─── Records shown ───

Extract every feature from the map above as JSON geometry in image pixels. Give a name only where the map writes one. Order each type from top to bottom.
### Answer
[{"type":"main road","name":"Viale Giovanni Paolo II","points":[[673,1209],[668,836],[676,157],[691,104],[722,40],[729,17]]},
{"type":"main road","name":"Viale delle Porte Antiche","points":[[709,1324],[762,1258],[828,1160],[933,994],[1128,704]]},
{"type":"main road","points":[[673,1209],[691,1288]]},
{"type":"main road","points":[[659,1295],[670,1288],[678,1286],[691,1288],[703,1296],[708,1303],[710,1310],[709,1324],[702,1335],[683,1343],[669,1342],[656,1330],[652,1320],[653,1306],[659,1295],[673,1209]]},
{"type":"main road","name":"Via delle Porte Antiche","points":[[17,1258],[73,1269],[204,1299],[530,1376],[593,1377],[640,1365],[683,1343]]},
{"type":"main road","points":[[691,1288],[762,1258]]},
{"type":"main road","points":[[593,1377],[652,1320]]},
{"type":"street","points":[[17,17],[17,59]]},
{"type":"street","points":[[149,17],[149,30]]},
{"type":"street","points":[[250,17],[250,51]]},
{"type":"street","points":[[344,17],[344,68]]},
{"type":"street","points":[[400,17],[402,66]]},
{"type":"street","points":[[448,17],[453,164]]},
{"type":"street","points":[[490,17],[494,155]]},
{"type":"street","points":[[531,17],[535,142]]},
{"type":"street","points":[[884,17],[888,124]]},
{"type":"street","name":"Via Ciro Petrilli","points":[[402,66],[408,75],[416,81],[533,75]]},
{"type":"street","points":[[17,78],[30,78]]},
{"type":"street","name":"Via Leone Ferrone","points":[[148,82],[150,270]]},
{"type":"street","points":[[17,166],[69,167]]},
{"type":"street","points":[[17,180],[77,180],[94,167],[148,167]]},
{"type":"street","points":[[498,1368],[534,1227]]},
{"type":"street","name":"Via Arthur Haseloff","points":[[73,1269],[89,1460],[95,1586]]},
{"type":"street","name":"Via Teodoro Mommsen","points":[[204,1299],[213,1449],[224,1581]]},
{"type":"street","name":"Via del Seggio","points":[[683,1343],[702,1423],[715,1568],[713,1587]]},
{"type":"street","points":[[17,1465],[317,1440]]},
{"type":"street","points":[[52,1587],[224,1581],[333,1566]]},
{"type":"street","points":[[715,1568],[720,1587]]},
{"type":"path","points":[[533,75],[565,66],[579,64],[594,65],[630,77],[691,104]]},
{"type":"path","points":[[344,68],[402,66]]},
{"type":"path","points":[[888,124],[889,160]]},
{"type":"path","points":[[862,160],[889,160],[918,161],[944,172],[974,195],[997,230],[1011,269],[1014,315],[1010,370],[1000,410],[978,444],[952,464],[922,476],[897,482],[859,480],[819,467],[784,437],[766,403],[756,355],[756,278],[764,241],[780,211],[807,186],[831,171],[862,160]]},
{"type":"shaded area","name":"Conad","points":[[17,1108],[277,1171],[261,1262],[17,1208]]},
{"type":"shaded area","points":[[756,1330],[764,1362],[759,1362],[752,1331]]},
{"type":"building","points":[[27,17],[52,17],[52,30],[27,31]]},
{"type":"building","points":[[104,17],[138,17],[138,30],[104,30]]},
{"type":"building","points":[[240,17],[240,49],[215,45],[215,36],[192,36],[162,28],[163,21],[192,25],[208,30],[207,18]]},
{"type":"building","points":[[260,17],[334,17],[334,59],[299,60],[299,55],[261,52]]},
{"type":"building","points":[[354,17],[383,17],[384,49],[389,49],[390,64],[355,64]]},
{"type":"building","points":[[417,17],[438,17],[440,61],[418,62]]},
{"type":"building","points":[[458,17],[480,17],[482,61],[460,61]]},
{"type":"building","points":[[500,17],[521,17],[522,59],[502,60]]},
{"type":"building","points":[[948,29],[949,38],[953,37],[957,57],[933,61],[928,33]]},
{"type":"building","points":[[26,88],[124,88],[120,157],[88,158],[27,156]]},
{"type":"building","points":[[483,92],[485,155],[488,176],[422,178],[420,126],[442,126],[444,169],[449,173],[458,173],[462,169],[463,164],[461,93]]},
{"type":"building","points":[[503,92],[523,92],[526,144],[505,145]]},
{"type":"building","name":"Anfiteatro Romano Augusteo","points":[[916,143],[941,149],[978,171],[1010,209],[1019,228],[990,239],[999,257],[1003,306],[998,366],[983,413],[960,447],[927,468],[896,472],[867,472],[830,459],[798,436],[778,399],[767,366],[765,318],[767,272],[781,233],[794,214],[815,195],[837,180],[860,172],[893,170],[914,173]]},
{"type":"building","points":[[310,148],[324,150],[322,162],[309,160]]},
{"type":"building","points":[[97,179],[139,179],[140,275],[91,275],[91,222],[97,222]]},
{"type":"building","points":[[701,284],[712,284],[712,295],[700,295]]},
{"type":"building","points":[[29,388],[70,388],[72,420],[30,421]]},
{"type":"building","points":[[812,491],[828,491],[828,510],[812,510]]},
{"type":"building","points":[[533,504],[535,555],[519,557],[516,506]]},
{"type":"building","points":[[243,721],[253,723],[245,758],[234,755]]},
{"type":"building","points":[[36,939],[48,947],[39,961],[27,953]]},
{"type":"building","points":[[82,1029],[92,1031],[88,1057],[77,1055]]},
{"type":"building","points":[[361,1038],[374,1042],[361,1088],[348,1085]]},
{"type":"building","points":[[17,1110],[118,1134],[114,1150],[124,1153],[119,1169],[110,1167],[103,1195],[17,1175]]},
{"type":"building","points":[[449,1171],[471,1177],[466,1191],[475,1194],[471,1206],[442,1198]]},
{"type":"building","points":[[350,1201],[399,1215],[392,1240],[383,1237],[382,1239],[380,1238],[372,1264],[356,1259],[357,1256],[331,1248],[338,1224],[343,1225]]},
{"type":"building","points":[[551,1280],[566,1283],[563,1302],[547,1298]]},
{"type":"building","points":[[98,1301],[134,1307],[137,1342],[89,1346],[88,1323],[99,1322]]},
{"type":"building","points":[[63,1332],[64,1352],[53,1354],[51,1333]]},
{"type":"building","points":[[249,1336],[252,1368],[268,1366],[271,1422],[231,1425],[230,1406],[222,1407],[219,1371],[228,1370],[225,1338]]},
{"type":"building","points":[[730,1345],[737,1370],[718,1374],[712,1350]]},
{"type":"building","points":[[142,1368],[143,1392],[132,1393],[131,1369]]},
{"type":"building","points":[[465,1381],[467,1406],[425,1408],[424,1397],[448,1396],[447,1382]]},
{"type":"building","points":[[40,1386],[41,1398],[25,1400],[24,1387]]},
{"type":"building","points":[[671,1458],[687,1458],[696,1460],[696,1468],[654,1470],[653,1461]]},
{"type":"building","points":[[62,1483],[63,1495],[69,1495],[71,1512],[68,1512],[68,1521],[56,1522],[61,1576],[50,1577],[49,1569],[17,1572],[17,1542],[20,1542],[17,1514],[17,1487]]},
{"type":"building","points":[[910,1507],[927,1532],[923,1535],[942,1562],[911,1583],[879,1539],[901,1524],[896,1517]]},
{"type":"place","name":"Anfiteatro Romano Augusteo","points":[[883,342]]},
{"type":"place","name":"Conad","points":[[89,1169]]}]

───

**What is being asked:** Return each line above where the word "Romano" shows up.

**Output of the exercise:**
{"type":"building","name":"Anfiteatro Romano Augusteo","points":[[916,143],[941,149],[978,171],[1010,209],[1019,228],[990,239],[999,257],[1003,306],[998,366],[983,413],[960,447],[927,468],[896,472],[867,472],[830,459],[798,436],[778,399],[767,366],[765,318],[767,272],[781,233],[794,214],[815,195],[837,180],[860,172],[893,170],[914,173]]},
{"type":"place","name":"Anfiteatro Romano Augusteo","points":[[883,342]]},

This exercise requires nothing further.